Instrução A: Transcreva sem alterações o trecho do texto sobre o dólar e o petróleo, começando em "No estranho circuito" e seguindo até "dólares é crucial.".
Instrução B: Escreva a continuação do texto sobre o dólar e o petróleo a partir da última frase apresentada.

Texto fornecido:
◇ ◇ ◇ ◇ ◇
Ouro verde, o dólar depois do Iraque
por Alejandro Nadal
A Casa Branca não se cansa de afirmar que a invasão do Iraque
nada tem a ver com o petróleo. Isso é mentir com a verdade
porque assegurar a supremacia dos Estados Unidos no novo século
americano passa mais pela consolidação da hegemonia do
dólar do que pelo controle físico dos campos de petróleo.
No estranho circuito económico mundial, os EUA produzem uns pedacinhos
de papel verde chamados "dólares" e o resto do mundo produz
bens e serviços que se compram com esses papelinhos verdes. As
economias do mundo competem para obter dólares a fim de pagar suas
dívidas (também denominadas em dólares) e acumular
reservas. Enquanto existir a certeza de que os dólares serão
aceites por todos, a economia mundial continuará a aceitar
dólares dos Estados Unidos em pagamento dos bens que exportam. No caso
de algumas mercadorias básicas, como o petróleo, a
cotação em dólares é crucial.
◇ ◇ ◇ ◇ ◇
Segmento de dados:
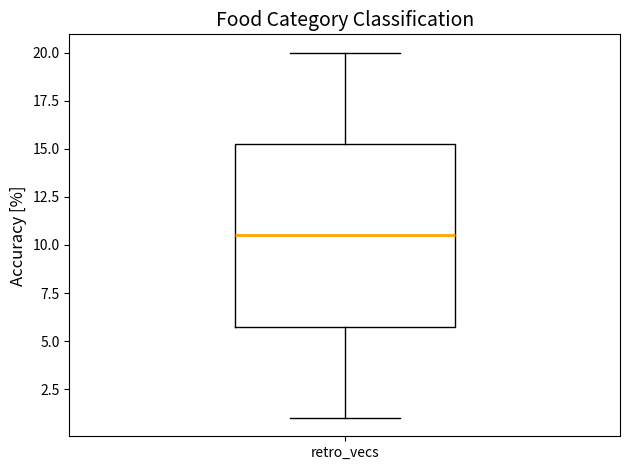

Transcribe this box plot: give where the median line is, the range the box spans, and where the two whiskers end, as read against the y-axis. The values are not printed on the chart, so give them approximately, as read against the axis.

median 10.5, box 6.0 to 15.5, whiskers 1.0 to 20.0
◇ ◇ ◇ ◇ ◇
Resposta esperada A:
No estranho circuito económico mundial, os EUA produzem uns pedacinhos
de papel verde chamados "dólares" e o resto do mundo produz
bens e serviços que se compram com esses papelinhos verdes. As
economias do mundo competem para obter dólares a fim de pagar suas
dívidas (também denominadas em dólares) e acumular
reservas. Enquanto existir a certeza de que os dólares serão
aceites por todos, a economia mundial continuará a aceitar
dólares dos Estados Unidos em pagamento dos bens que exportam. No caso
de algumas mercadorias básicas, como o petróleo, a
cotação em dólares é crucial.

Resposta esperada B:
O investimento das reservas em activos estadunidenses cria um superávite
na conta de capital dos EUA e consolida a hegemonia do dólar. Mas esse
superávite é a contrapartida do défice monumental na conta
corrente estadunidense. Nos últimos 15 anos os Estados Unidos deixaram
de ser um credtor e converteram-se no maior devedor do mundo. Hoje os seus
passivos totais líquidos ultrapassam os 2,5 mil milhões de
dólares, o equivalente a 25 por cento do seu produto interno bruto.
Estima-se que em 2006 a posição devedora dos Estados Unidos venha
a atingir os 3,5 mil milhões de dólares. Em poucos anos pode
ultrapassar 50 por cento do PIB estadunidense, posição claramente
insustentável.
Ainda não se sabe como vai arrebentar esta situação, mas
há vários cenários plausíveis. Exemplo: Se para
enfrentar os seus compromissos financeiros (decorrentes do ruinoso resgate
bancário) o governo japonês se visse obrigado a vender os seus
activos financeiros denominados em dólares (o Japão possui 15 por
cento de todos os títulos do Tesouro estadunidense), isso desencadearia
um ataque contra o dólar, pois outros credores dos EUA procurariam fugir
dessa moeda.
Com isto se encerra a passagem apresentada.